Dans le sentier, blanc de givre, Jean rit tout seul : il se rappelle l’histoire du couteau !
L’an dernier, pendant sa rougeole, il a demandé qu’on lui raconte une histoire, et grand-père avait commencé, sur un ton à faire frissonner tous les braves :
« C’était le soir. À la lueur d’une chandelle, un homme allait à pas de loup dans la maison… »
Jean retenait son souffle : « Mon Dieu ! qu’allait-il advenir ?
- Soudain, annonça grand-père avec un geste épouvantable, il prit un grand couteau… »
Terrifié, Jean disparut sous ses couvertures…
Et l’aïeul acheva, après un petit silence :
« …Il prit un grand couteau et… étendit du beurre sur son pain. »
Quel fou rire, ce soir-là !… Et quel succès lorsqu’il répéta l’histoire à ses camarades !
Pauvre grand-père, si gentil ! Il fabriquait arbalètes et chariots, et jamais ne se fâchait lorsque Jean avait cassé une roue ou perdu toutes ses flèches…

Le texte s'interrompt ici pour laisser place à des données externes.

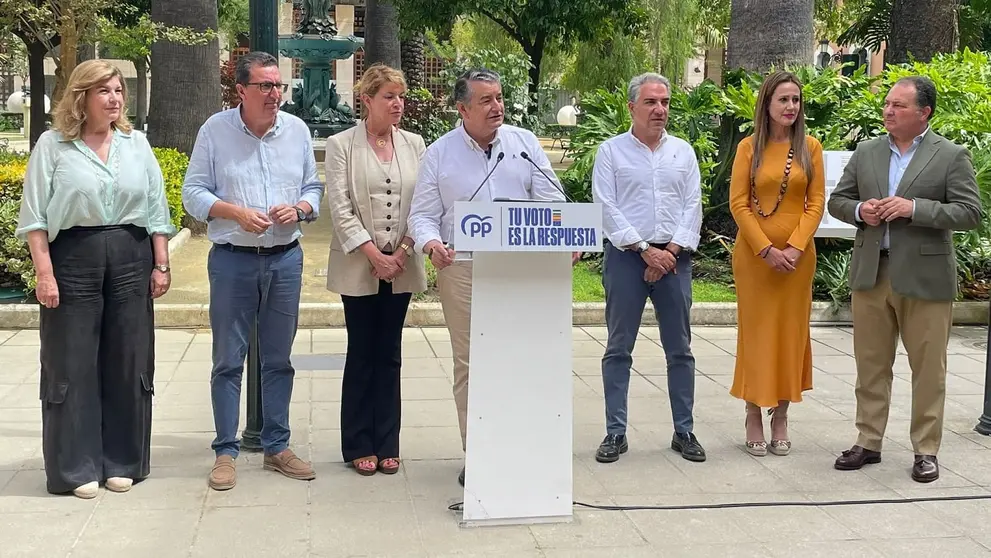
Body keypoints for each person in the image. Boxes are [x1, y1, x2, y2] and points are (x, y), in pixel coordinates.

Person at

Hélas ! grand-père n’est plus ici : voilà trois semaines qu’il est parti chez le Bon Dieu. Jean ne met plus son pull rouge qu’il aimait bien ; Marie-Claire lui en a tricoté un blanc, « parce qu’on est en deuil » a‑t-elle dit.
C’est triste, la mort. Le jour de l’enterrement, maman et Marie-Claire pleuraient derrière un grand voile noir, et papa avait une pauvre figure triste, triste… Jean aussi avait du chagrin : tout ce noir et ces larmes, et cette odeur de mort lui glaçaient le cœur… Pendant l’enterrement, il pleurait si fort que Marie-Claire vint s’asseoir auprès de lui pour le consoler. Elle a dit beaucoup de choses qui le berçaient, mais il n’en a retenu qu’une : grand-père est au purgatoire et il faut prier pour qu’il entre vite au ciel. Alors, au lieu de pleurer, il a récité son chapelet, du mieux qu’il a pu ; puis il a dit à la Sainte Vierge :
« Arrangez-vous avec le Bon Dieu, Maman du Ciel, pour que grand-père quitte vite vite le purgatoire. »
Puis à Jésus présent au tabernacle :
« Mon cher Jésus, votre Maman va Vous demander quelque chose : Vous lui obéirez, n’est-ce pas ? »
***
Seul dans le sentier, blanc de givre, Jean rumine ces choses tristes.